I don’t know what medieval witch magic Baby Foot puts in their Exfoliant Foot Peel to produce the skin-molting effects you see before you but, even though it would make perfect sense here, I promise you it’s not snake oil. Have a look at the ingredient list yourself. My girlfriend says two near the top, lactic acid and glycolic acid, usually show up in her face peels, but…damn. If her face peeled off like that I’d tell her to go back to Jaqen.
Whatever Baby Foot brews in their solution that, 5 to 7 days after you apply it, makes all the dead skin on your feet peel off in sheets, it seems to be no joke, and no exaggeration. There are literally thousands of reviews of this foot beautifier, from all kinds of men and women, and dozens of customer photos showing sickly fascinating individual results.

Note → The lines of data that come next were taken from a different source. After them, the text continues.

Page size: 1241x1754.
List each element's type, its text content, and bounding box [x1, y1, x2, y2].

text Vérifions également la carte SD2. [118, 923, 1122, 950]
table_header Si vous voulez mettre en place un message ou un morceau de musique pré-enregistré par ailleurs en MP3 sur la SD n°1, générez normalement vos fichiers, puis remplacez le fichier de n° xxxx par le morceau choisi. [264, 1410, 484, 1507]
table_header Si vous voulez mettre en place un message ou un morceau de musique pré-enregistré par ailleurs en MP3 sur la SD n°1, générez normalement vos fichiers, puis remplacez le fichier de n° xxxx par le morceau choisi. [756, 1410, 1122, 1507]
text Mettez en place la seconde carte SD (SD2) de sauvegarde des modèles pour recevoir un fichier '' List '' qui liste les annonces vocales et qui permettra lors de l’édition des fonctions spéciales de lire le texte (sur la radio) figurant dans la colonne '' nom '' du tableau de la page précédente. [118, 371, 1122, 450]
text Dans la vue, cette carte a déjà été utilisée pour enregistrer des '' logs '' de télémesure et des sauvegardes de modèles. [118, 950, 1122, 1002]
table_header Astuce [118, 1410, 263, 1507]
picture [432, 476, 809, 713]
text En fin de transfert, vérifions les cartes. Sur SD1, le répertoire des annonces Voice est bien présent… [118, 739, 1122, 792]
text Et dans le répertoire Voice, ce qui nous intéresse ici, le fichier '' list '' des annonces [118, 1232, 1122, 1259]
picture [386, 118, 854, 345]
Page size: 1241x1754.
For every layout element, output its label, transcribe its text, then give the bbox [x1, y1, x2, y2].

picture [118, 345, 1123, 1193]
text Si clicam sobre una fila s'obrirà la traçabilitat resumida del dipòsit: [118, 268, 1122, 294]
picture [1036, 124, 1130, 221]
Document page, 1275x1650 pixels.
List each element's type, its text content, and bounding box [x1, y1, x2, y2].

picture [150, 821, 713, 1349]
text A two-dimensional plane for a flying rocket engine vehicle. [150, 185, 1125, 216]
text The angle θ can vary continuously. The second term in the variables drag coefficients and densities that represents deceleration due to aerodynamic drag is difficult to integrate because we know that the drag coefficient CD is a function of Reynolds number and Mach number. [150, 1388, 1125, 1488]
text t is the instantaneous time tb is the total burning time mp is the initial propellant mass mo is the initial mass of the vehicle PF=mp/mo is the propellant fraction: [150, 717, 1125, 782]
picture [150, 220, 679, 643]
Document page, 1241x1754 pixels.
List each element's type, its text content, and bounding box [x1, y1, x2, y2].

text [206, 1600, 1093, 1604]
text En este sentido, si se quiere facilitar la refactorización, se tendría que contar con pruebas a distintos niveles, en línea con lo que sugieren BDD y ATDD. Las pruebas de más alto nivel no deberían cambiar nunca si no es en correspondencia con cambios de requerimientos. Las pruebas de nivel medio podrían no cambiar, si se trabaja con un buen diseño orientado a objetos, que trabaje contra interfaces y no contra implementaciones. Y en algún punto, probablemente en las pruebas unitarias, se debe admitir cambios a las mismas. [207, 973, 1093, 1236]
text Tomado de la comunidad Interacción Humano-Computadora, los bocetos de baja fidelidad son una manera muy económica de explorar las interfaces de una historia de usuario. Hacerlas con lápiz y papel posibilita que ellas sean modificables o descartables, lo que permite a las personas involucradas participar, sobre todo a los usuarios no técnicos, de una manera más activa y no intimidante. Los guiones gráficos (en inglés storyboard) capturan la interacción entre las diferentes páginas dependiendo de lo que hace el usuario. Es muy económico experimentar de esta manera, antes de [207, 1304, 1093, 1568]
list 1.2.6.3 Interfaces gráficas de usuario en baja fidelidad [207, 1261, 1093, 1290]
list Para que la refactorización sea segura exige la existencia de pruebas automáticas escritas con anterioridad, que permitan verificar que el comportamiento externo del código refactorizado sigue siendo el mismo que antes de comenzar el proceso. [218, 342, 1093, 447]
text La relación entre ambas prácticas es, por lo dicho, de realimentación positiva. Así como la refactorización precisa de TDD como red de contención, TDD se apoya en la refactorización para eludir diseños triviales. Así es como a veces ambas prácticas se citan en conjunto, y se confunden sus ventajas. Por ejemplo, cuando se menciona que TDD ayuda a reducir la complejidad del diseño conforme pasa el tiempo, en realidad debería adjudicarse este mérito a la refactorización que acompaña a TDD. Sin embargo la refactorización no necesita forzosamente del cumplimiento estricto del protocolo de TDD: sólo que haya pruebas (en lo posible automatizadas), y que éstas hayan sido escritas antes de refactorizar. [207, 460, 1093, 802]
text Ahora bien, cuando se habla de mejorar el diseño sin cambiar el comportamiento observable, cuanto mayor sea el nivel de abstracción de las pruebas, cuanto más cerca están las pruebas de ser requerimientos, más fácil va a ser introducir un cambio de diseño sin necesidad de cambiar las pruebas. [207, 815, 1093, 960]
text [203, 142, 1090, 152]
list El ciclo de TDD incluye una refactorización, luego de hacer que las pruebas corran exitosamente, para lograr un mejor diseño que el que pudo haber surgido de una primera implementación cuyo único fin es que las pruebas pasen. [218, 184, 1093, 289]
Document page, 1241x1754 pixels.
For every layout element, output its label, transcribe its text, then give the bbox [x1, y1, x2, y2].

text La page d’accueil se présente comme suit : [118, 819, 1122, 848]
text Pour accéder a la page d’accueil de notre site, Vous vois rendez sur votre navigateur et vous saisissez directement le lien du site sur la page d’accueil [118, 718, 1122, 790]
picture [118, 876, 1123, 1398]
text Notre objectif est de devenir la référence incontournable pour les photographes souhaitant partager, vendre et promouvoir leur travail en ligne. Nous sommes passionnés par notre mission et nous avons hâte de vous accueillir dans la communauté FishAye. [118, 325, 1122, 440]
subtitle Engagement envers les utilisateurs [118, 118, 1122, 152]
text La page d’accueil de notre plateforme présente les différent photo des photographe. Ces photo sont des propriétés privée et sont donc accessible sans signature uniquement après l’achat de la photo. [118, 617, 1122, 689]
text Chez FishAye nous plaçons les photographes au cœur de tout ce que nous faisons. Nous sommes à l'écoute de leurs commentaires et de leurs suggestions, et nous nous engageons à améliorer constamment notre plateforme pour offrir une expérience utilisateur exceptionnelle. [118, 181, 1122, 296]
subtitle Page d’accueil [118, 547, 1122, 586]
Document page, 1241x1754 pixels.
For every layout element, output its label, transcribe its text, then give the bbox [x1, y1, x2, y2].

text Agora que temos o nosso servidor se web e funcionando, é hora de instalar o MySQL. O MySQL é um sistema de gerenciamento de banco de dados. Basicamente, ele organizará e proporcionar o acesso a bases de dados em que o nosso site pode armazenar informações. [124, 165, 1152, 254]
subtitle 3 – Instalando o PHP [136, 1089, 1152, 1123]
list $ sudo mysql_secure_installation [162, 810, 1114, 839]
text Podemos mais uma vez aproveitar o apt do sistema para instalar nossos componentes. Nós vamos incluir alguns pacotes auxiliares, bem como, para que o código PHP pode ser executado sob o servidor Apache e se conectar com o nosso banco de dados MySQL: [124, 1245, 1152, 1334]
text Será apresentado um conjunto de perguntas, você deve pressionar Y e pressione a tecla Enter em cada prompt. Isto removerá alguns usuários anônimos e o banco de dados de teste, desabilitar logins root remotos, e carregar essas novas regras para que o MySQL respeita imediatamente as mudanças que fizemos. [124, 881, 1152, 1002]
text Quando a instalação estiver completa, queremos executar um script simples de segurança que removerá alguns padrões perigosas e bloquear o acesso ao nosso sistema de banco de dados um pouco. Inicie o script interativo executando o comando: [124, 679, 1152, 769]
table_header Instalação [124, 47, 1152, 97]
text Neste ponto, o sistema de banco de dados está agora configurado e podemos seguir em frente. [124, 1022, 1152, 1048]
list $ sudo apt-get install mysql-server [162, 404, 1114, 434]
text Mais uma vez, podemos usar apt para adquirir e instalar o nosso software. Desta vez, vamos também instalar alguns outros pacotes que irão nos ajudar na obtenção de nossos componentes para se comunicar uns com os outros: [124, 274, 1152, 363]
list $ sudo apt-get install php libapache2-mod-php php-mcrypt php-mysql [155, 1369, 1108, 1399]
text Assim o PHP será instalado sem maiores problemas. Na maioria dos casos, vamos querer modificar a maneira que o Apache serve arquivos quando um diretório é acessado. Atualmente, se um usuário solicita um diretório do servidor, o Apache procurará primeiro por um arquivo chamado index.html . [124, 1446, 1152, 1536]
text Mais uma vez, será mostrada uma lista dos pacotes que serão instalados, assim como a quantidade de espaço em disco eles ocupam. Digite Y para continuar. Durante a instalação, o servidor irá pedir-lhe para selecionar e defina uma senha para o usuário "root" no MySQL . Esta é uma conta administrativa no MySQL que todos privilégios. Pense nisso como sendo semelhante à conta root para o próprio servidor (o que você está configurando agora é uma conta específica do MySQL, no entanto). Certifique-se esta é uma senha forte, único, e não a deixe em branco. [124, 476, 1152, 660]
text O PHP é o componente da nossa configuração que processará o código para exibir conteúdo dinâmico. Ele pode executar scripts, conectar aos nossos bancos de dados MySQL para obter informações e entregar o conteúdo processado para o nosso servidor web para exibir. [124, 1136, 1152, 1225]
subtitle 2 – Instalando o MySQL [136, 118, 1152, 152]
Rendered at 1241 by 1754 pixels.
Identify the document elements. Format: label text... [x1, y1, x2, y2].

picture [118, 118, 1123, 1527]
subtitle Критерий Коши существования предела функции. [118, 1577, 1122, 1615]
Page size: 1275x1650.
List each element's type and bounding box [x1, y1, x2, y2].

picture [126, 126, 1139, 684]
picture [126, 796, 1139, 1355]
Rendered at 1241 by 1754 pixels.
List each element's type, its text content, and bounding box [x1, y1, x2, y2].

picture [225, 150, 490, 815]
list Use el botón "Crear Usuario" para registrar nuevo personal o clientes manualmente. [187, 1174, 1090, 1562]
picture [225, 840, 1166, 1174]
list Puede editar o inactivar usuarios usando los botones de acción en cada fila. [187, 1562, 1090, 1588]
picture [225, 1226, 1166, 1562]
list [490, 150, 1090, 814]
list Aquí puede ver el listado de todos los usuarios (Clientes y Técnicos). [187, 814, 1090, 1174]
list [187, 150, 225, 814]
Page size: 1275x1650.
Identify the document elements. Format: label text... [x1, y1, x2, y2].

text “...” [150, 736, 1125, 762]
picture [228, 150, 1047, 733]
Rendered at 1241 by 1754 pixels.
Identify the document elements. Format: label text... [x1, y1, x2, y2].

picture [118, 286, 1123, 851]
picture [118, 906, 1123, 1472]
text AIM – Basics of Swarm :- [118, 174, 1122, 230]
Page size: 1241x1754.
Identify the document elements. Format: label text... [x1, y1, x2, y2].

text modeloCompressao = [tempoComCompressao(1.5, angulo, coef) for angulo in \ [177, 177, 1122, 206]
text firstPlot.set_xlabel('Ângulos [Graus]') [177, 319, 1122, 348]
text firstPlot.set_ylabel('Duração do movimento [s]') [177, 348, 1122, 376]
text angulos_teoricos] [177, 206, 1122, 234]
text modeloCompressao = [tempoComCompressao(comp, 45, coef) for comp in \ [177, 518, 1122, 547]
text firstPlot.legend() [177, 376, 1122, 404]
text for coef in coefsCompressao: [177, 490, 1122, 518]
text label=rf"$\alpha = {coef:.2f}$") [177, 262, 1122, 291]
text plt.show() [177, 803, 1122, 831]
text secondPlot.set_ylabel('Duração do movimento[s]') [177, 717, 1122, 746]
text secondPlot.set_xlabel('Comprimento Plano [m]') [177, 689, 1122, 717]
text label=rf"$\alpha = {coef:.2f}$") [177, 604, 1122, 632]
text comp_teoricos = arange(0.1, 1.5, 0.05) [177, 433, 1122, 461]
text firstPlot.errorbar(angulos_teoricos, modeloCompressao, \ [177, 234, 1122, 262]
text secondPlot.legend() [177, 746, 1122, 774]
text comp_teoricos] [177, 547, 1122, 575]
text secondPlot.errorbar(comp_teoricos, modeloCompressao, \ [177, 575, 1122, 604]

The downside to Baby Foot–I mean, aside from the fact that you’re going to have grody snake feet for up to 14 days once it takes effect–is that it requires precious time and dedication to reveal the pink infant skin beneath your calluses and cracked heels. On application day, you’ll have to soak your feet in warm water for 15 to 30 minutes, and then put on the goo-filled Baby Foot booties for an hour. Baby Foot instructions conclude with washing off the exfoliant and then countin’ down the days ’til the skin harvest begins! But reviewers say you’ll get much better results (i.e., thicker sheaths of dead epidermis falling off your feet) if you continue to soak your feet in warm water for 30 to 60 minutes every day or every other day for the next two weeks.
In sum, Baby Foot sounds weird and gross and looks like a flesh-eating disease. And I want some.